Selected text START

On Monday, July 25, the Egyptian pound (LE) reached its lowest value ever in the parallel market. The unofficial exchange rate, LE12.95 per U.S. dollar, was a staggering 47% below the government-set rate of LE8.88 to the dollar.

The accelerating decline of the Egyptian economy has brought unprecedented public scrutiny of economic conditions, with citizens increasingly feeling the pinch. In May 2016, headline urban inflationincreased by an annual equivalent of 12.3%, the highest monthly figure since May 2015. More worryingly, this inflation was led by basics needs: food and health expenditures.

This scrutiny, however, also amplifies crises, and with the exchange rate crisis on everyone’s mind, it is a spiraling self-fulfilling prophecy, fueled by short term mismanagement and long-term economic decline.

Selected text END

(Required actions)
a – Rewrite the passage on the Egyptian pound, beginning at the words "This scrutiny, however, also" and stopping after "long-term economic decline.", substituting "vicious cycle" for "self-fulfilling prophecy".
b – Pick up the piece on the Egyptian pound's decline and keep writing from its last sentence.

Supplied information START

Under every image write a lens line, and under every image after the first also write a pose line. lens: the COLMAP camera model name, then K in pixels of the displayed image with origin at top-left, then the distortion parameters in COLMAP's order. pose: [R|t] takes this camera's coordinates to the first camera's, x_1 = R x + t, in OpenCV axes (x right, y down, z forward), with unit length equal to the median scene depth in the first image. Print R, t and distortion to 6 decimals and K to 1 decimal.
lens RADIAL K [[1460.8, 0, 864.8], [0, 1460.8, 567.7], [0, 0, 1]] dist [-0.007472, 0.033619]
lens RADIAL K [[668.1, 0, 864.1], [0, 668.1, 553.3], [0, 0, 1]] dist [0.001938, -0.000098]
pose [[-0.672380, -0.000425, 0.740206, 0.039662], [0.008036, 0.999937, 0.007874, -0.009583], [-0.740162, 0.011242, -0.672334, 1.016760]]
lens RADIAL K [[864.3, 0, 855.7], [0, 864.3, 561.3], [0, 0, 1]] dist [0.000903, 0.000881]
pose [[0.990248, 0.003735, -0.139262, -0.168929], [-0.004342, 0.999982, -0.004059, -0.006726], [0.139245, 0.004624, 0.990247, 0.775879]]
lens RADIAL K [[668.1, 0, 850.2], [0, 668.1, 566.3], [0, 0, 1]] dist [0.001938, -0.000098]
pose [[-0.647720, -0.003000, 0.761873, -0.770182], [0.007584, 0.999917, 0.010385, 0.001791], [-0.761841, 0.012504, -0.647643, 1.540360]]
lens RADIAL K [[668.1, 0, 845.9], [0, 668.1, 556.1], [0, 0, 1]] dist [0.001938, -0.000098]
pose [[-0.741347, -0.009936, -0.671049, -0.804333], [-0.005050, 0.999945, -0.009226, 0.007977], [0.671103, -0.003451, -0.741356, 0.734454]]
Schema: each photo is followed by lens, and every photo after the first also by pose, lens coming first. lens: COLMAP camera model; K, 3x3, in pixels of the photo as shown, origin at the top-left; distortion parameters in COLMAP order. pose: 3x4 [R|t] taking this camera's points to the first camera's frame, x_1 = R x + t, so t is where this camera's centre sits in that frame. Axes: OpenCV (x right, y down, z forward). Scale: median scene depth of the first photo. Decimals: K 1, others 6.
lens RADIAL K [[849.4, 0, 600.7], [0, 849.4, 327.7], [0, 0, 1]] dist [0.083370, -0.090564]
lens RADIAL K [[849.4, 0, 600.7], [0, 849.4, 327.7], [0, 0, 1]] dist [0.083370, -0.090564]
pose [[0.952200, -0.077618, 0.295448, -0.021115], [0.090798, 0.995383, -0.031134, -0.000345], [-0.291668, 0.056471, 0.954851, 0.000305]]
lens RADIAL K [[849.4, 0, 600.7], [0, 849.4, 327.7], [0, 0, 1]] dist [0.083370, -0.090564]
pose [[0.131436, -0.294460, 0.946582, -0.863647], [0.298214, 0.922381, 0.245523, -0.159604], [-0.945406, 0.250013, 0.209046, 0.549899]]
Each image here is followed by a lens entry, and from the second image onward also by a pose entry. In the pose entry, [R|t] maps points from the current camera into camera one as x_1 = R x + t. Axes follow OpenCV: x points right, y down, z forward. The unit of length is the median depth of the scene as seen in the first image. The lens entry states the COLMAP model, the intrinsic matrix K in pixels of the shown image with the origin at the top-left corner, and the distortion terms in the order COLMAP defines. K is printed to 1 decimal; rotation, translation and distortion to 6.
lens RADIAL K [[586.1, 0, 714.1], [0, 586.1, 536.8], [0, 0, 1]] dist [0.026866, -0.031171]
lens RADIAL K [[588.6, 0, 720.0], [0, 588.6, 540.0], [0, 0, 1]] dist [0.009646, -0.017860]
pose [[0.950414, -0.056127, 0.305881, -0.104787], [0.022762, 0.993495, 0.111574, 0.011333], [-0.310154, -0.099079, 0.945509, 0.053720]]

Supplied information END

(Answers)
a –
This scrutiny, however, also amplifies crises, and with the exchange rate crisis on everyone’s mind, it is a spiraling vicious cycle, fueled by short term mismanagement and long-term economic decline.

b –
In 2015, Egypt allowed the currency to depreciate three times by a combined 8.7%. In March 2016, a further 13% depreciation—the largest in 13 years—brought the exchange rate to LE8.95 per dollar, on hopes that this would be sufficiently close to the currency’s real price to regain investor confidence, quell the parallel market, and replenish the country’s foreign currency reserves. This was to be supported by a more flexible exchange rate which would allow for fractional daily variations of the exchange rate. Withdrawal restrictions were eased, and it seemed, for a brief moment, that the worst of the crisis had passed. But the Central Bank of Egypt (CBE) never reviewed its exchange rate policy. Instead, it reverted to a currency peg which allowed for little fluctuation, while it continued to allocate dollars to banks. The trend of depreciation, if only on the black market, resumed.

A number of short-term factors, exacerbated by a background of overall economic decline and currency and capital flight, accelerated the crisis over the past week. Deliberate speculation and hoarding—in addition to a self-fulfilling market panic, where investors and consumers demand more than their actual needs for fear of not finding dollars when they need them in the future—explain part of the problem . The central bank’s mismanagement in this crisis is inexcusable, with the governor of the CBE regularly suggesting in interviews that the currency will be devalued, apparently forgetting the power of such declaration to affect faith in the currency and thus exchange rates.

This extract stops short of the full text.